CodeQL Command-Line Interface (CLI)

Because of CodeQL's integration with GitHub, it is often run in projects hosted on GitHub via an officially supported GitHub Action (codeql-action).

However, a CodeQL CLI application is also available that provides a command-line interface to CodeQL. This facilitates a local developer workflow by using the CLI application to perform two main tasks:

  1. Generate a CodeQL database
  2. Analyze the CodeQL database

There's ample documentation written on creating CodeQL databases and analyzing CodeQL databases.

Our unique firmware build environment poses several challenges and further integrating the CLI with the stuart tool set can be daunting for those unfamiliar with stuart's internals.

Therefore, Project Mu and, by extension, this platform, use a set of CodeQL plugins from Mu Basecore to simplify CodeQL usage.

CodeQL Plugins

The CodeQL plugins are described in the plugin readme. This readme does not repeat information and instead focuses on explaining the context of the plugins within this platform.

Put simply, the plugins allow a single command-line argument (--codeql) to be provided to the normal stuart commands already used in this platform to run CodeQL.

For example:

  • stuart_update --codeql - Downloads the appropriate CodeQL CLI for your operating system.
  • stuart_build --codeql - Generates a CodeQL database using that CodeQL during the build. In post-build, the database is automatically analyzed and a SARIF file is generated.

Be aware that these commands will take a long time. The CodeQL CLI is several hundred megabytes in size and hooking CodeQL into the build (1) forces a clean build (2) adds additional CodeQL database logic, both of which increase the overall time of the build.

Note: The CodeQL queries run during analysis by default are those in MuCodeQlQueries.qls.

The CodeQL plugin readme describes how to change the queries run and change how the plugin interprets the results. It also describes how to view SARIF results conveniently in an IDE such as Visual Studio Code.
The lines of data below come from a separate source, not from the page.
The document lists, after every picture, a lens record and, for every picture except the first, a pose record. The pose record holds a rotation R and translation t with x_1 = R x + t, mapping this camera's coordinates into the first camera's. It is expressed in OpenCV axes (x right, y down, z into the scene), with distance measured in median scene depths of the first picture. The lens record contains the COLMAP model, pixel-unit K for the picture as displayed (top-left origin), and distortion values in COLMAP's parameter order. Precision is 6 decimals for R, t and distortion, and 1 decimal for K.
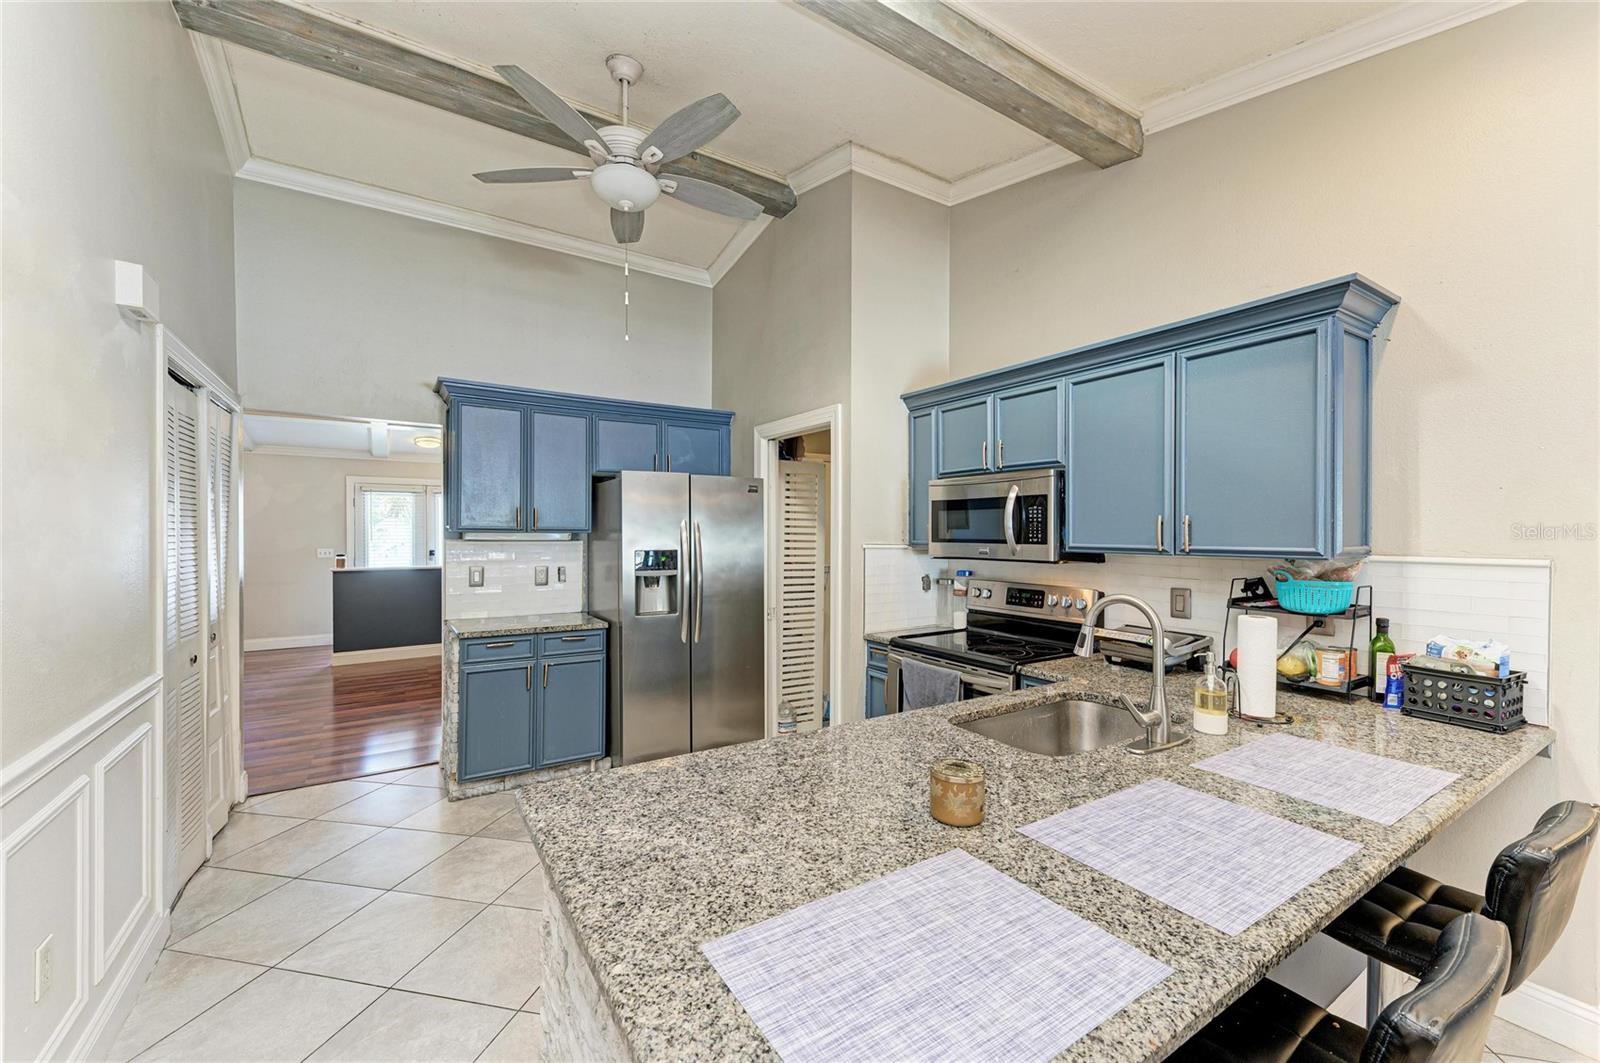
lens RADIAL K [[635.1, 0, 800.2], [0, 635.1, 534.0], [0, 0, 1]] dist [0.015539, -0.001006]
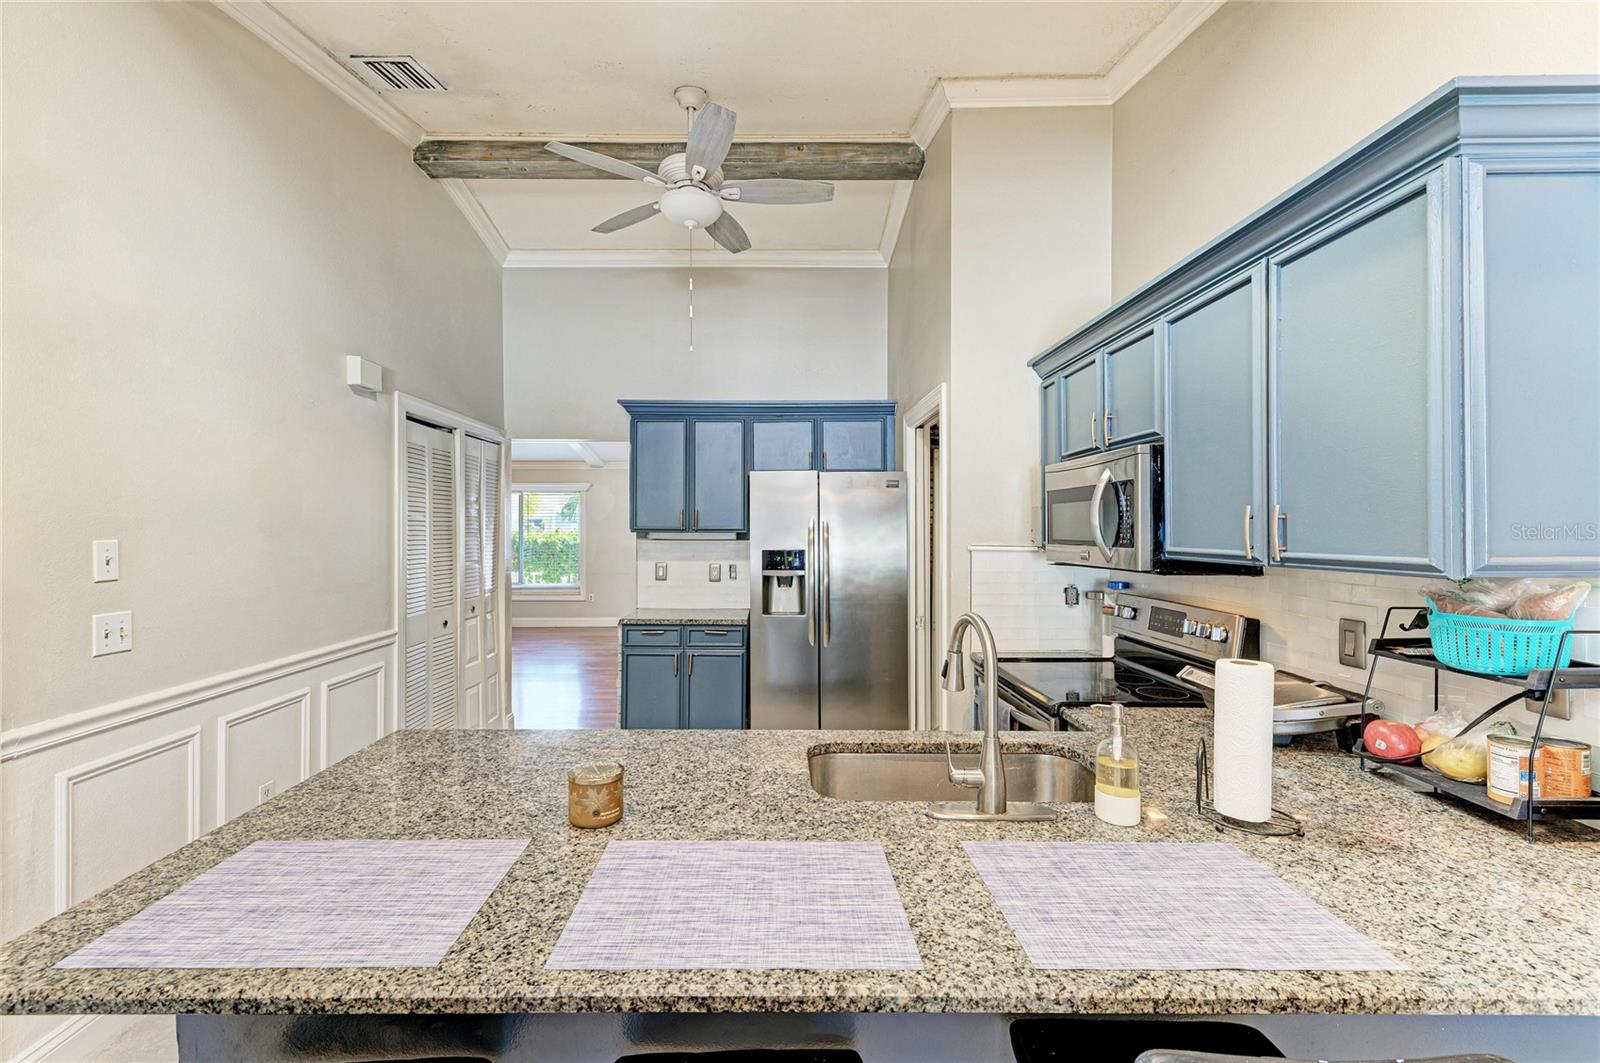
lens RADIAL K [[695.0, 0, 768.9], [0, 695.0, 527.6], [0, 0, 1]] dist [0.017674, -0.001163]
pose [[0.841960, -0.005270, -0.539514, 0.383278], [0.001125, 0.999967, -0.008011, -0.000913], [0.539538, 0.006138, 0.841939, 0.081259]]
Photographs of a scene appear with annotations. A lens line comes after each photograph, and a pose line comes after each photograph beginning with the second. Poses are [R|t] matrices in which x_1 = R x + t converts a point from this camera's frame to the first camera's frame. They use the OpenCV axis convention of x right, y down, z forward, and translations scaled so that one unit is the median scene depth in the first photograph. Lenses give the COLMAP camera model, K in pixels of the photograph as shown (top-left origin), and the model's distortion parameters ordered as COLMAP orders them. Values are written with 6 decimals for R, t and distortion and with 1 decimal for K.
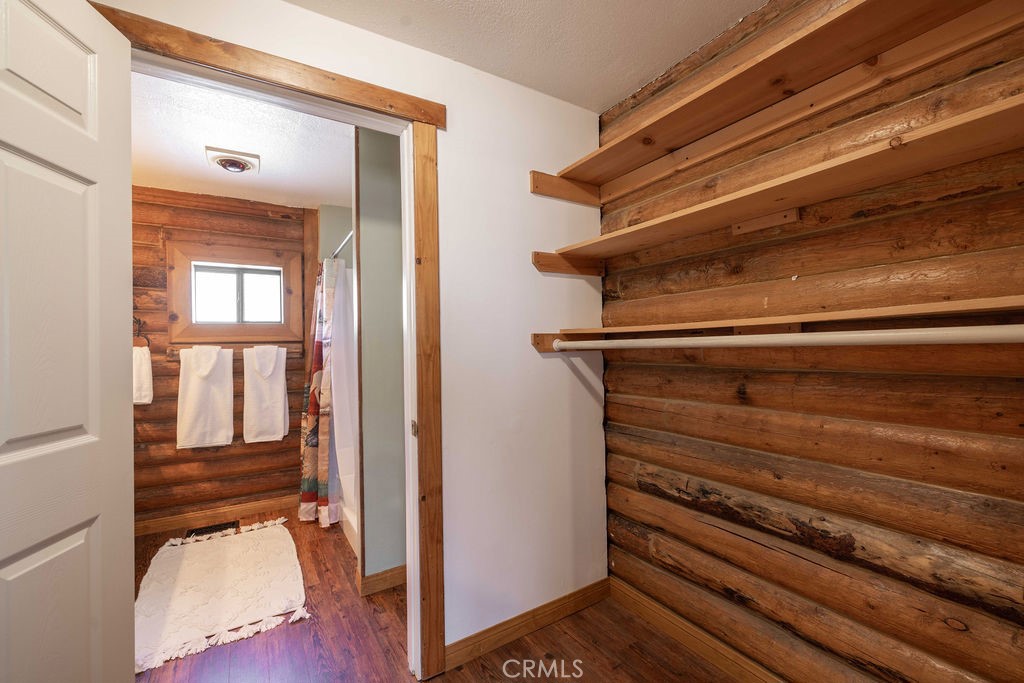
lens RADIAL K [[433.0, 0, 513.0], [0, 433.0, 342.7], [0, 0, 1]] dist [0.002108, 0.001186]
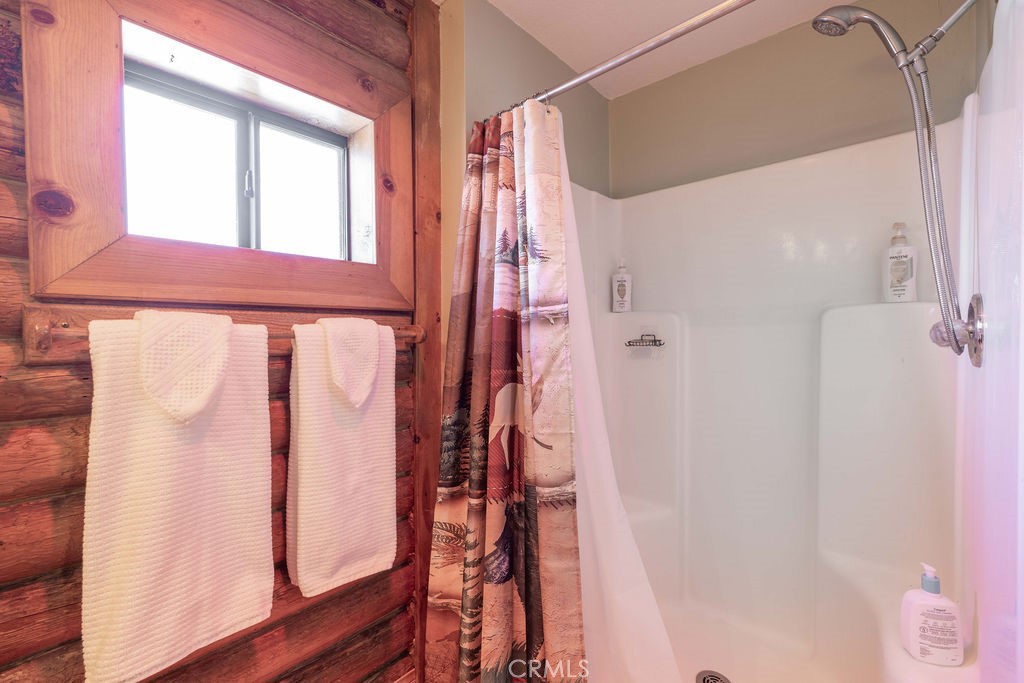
lens RADIAL K [[433.0, 0, 512.7], [0, 433.0, 340.2], [0, 0, 1]] dist [0.002108, 0.001186]
pose [[0.955932, 0.014381, 0.293236, -0.565457], [-0.021591, 0.999539, 0.021365, 0.014932], [-0.292794, -0.026755, 0.955801, 0.629661]]
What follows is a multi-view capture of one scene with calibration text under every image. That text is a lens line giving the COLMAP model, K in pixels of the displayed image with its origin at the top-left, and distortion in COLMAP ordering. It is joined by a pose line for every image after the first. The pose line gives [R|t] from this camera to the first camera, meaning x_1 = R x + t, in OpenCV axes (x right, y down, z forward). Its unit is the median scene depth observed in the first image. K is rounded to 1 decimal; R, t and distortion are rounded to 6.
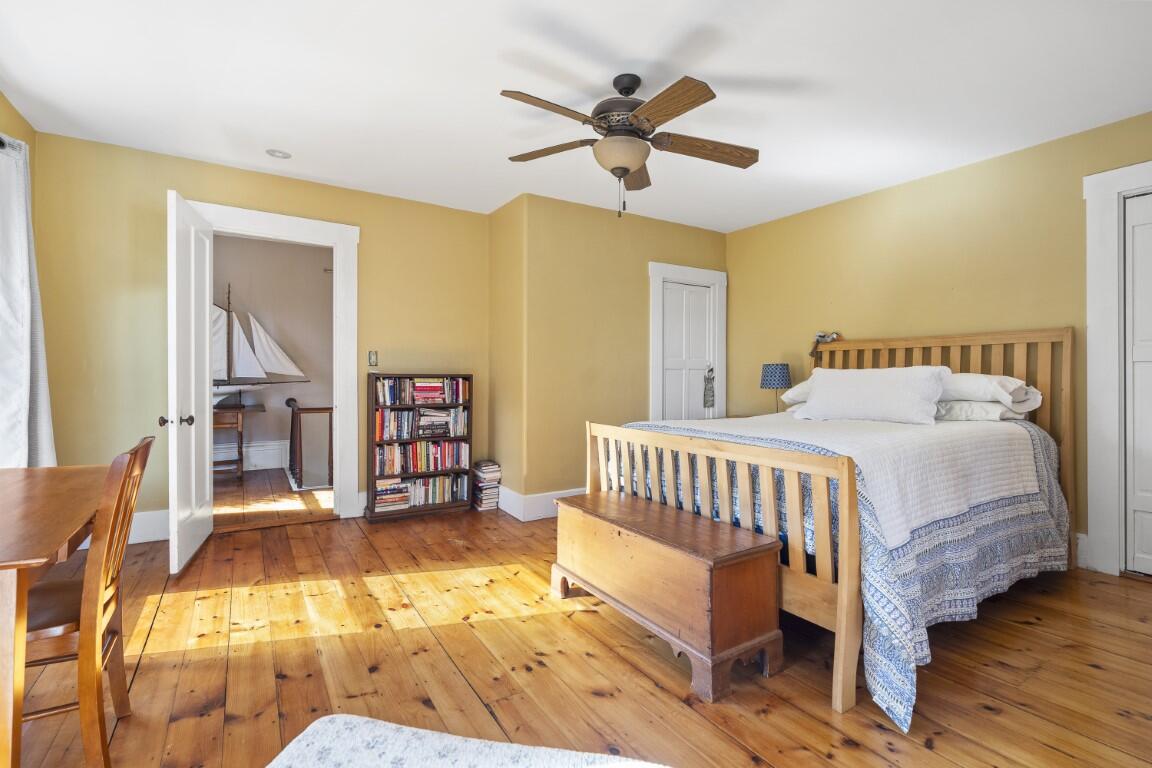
lens RADIAL K [[523.2, 0, 571.0], [0, 523.2, 374.6], [0, 0, 1]] dist [-0.014414, 0.001838]
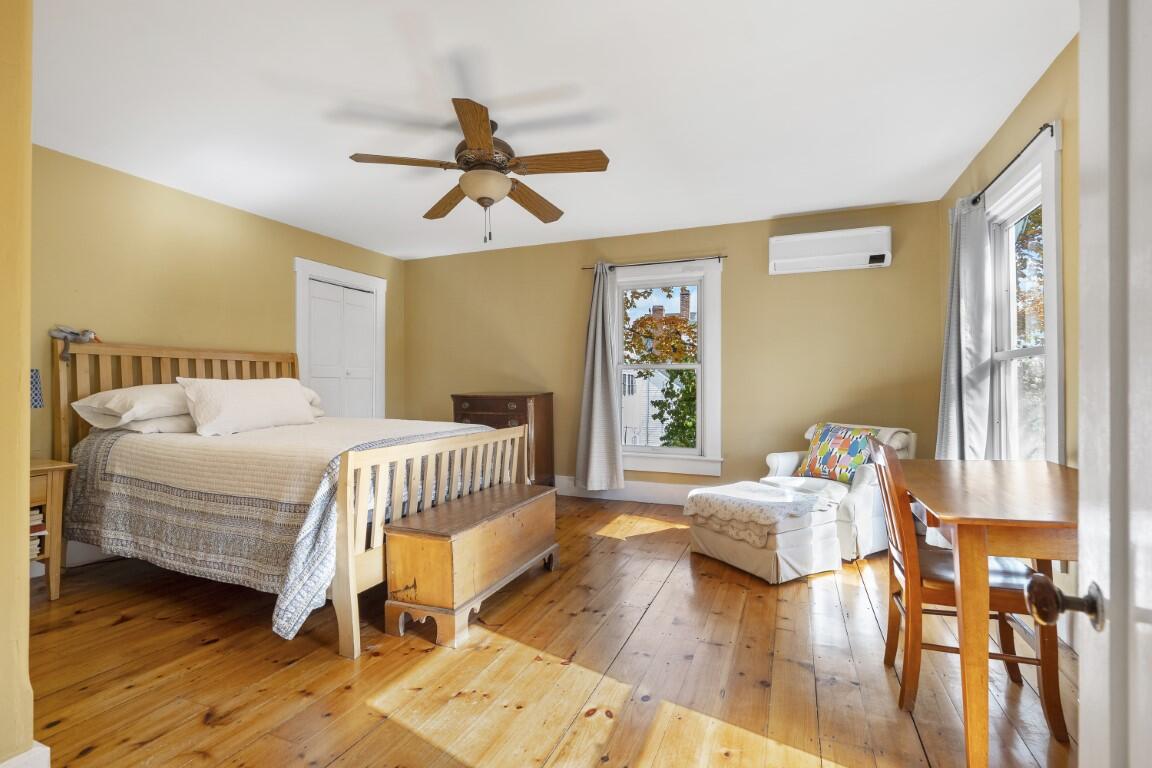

Also by default, this platform shows CodeQL result from those queries but does not fail the build if there are any errors.

CodeQL Database and Result Locations

Although the database and result directory locations are documented in the plugin readme, they are repeated here for convenience.

The CodeQL database is written to a directory unique to the package and target being built:

Build/codeql-db-<package>-<target>-<instance>

For example: Build/codeql-db-qemuq35pkg-debug-0

The plugin does not delete or overwrite existing databases, the instance value is simply increased. This is because databases are large, take a long time to generate, and are important for reproducing analysis results. The user is responsible for deleting database directories when they are no longer needed.

Similarly, analysis results are written to a directory unique to the package and target. For analysis, results are stored in individual files so those files are stored in a single directory.

For example, all analysis results for the above package and target will be stored in: codeql-analysis-qemuq35pkg-debug

CodeQL results are stored in SARIF (Static Analysis Results Interchange Format) (CodeQL SARIF documentation) files. Each SARIF file corresponding to a database will be stored in a file with an instance matching the database instance.

For example, the analysis result file for the above database would be stored in this file: codeql-analysis-qemuq35pkg-debug/codeql-db-qemuq35pkg-debug-0.sarif

The SARIF Viewer extension for VS Code can open the .sarif file generated by this plugin and allow you to click links directly to the problem area in source files.